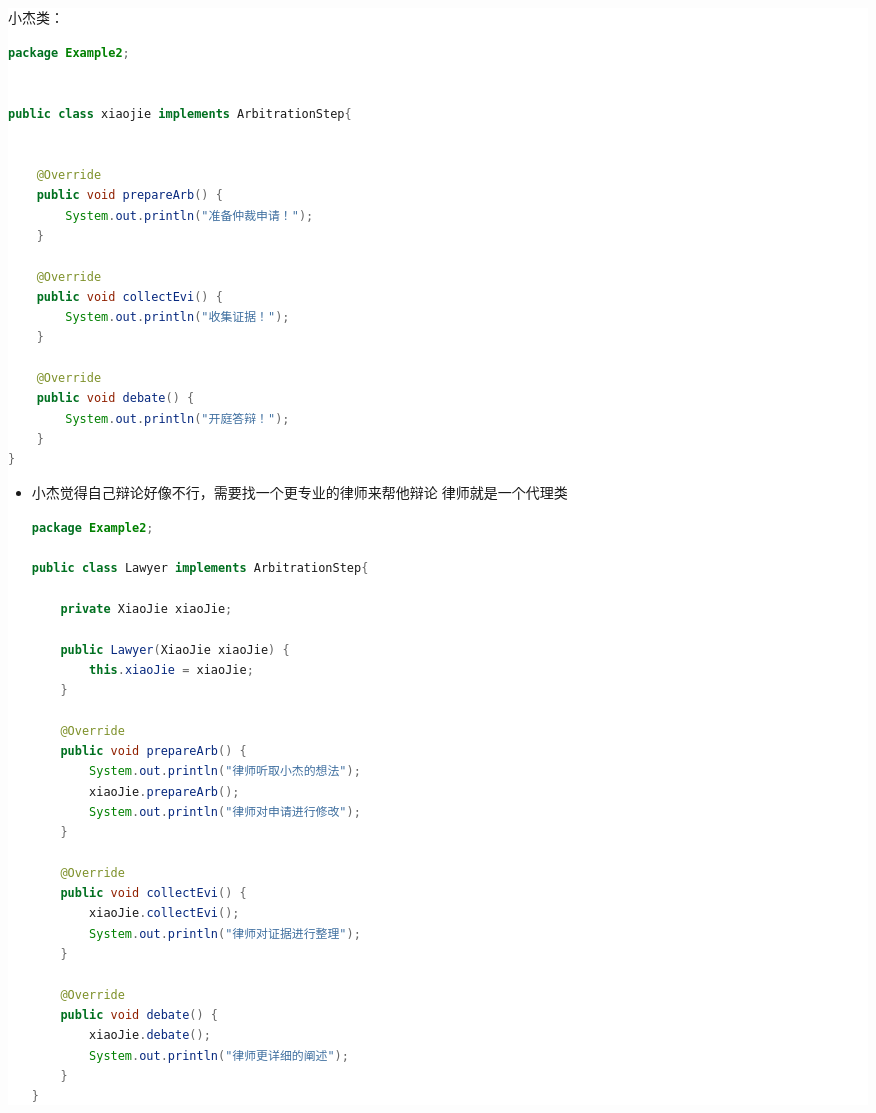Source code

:   小杰类：

  ```java
  package Example2;
  
  
  public class xiaojie implements ArbitrationStep{
  
  
      @Override
      public void prepareArb() {
          System.out.println("准备仲裁申请！");
      }
  
      @Override
      public void collectEvi() {
          System.out.println("收集证据！");
      }
  
      @Override
      public void debate() {
          System.out.println("开庭答辩！");
      }
  }
  
  ```

- 小杰觉得自己辩论好像不行，需要找一个更专业的律师来帮他辩论 律师就是一个代理类

  ```java
  package Example2;
  
  public class Lawyer implements ArbitrationStep{
  
      private XiaoJie xiaoJie;
  
      public Lawyer(XiaoJie xiaoJie) {
          this.xiaoJie = xiaoJie;
      }
  
      @Override
      public void prepareArb() {
          System.out.println("律师听取小杰的想法");
          xiaoJie.prepareArb();
          System.out.println("律师对申请进行修改");
      }
  
      @Override
      public void collectEvi() {
          xiaoJie.collectEvi();
          System.out.println("律师对证据进行整理");
      }
  
      @Override
      public void debate() {
          xiaoJie.debate();
          System.out.println("律师更详细的阐述");
      }
  }
  ```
──────────
» **The task**:
Although the records contain pictures, your copy should hold only the text, reproduced exactly.

» **Task response**:
Source code

:   小杰类：

  ```java
  package Example2;
  
  
  public class xiaojie implements ArbitrationStep{
  
  
      @Override
      public void prepareArb() {
          System.out.println("准备仲裁申请！");
      }
  
      @Override
      public void collectEvi() {
          System.out.println("收集证据！");
      }
  
      @Override
      public void debate() {
          System.out.println("开庭答辩！");
      }
  }
  
  ```

- 小杰觉得自己辩论好像不行，需要找一个更专业的律师来帮他辩论 律师就是一个代理类

  ```java
  package Example2;
  
  public class Lawyer implements ArbitrationStep{
  
      private XiaoJie xiaoJie;
  
      public Lawyer(XiaoJie xiaoJie) {
          this.xiaoJie = xiaoJie;
      }
  
      @Override
      public void prepareArb() {
          System.out.println("律师听取小杰的想法");
          xiaoJie.prepareArb();
          System.out.println("律师对申请进行修改");
      }
  
      @Override
      public void collectEvi() {
          xiaoJie.collectEvi();
          System.out.println("律师对证据进行整理");
      }
  
      @Override
      public void debate() {
          xiaoJie.debate();
          System.out.println("律师更详细的阐述");
      }
  }
  ```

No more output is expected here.